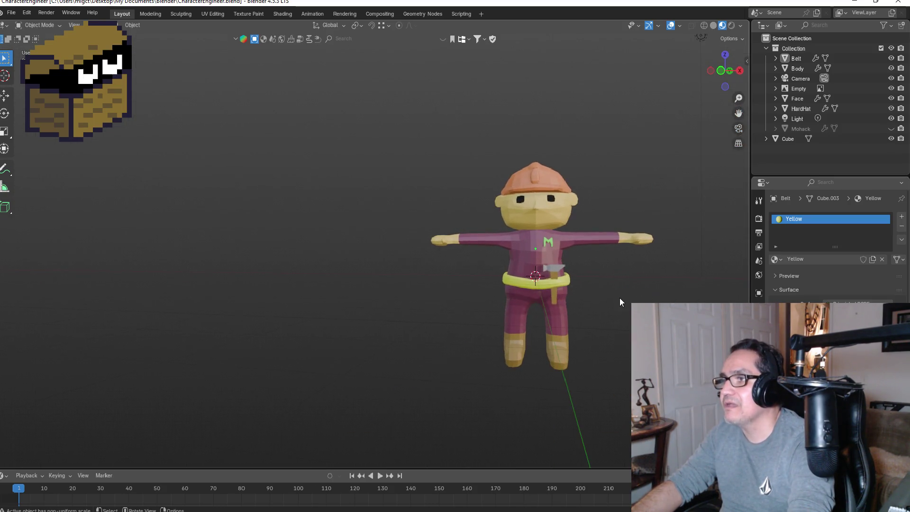
key("KP_1")
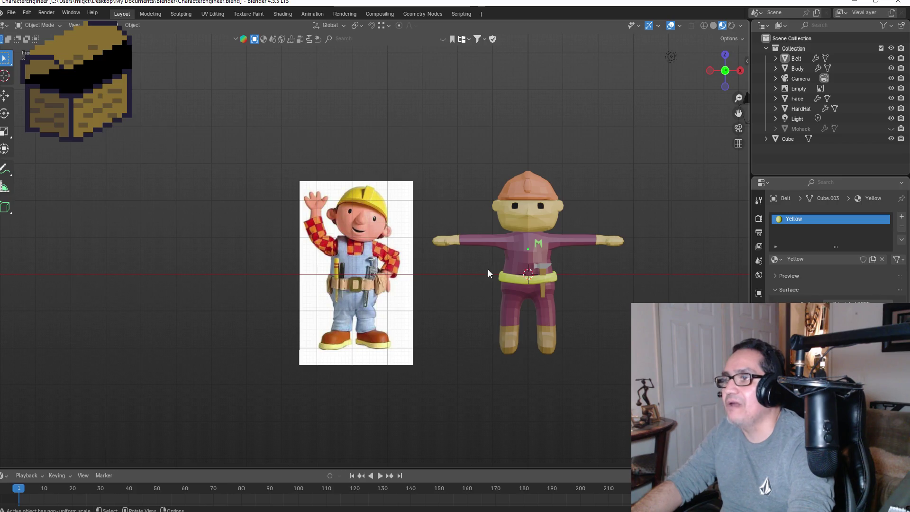
left_click_drag(739, 113, 438, 271)
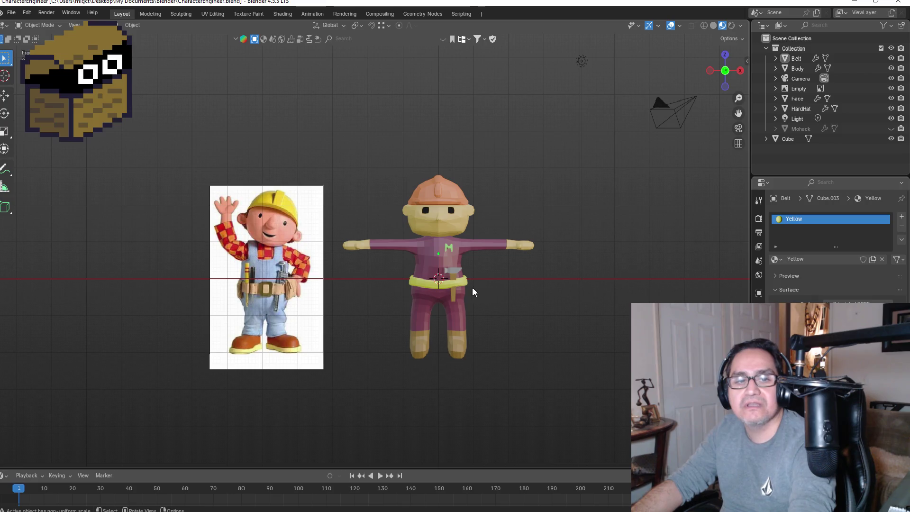
scroll(455, 308, "up", 2)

■ **Task directions**: Please return the listing above exactly and leave every picture out.

■ **Output of the task**:
key("KP_1")
left_click_drag(739, 113, 438, 271)
scroll(455, 308, "up", 2)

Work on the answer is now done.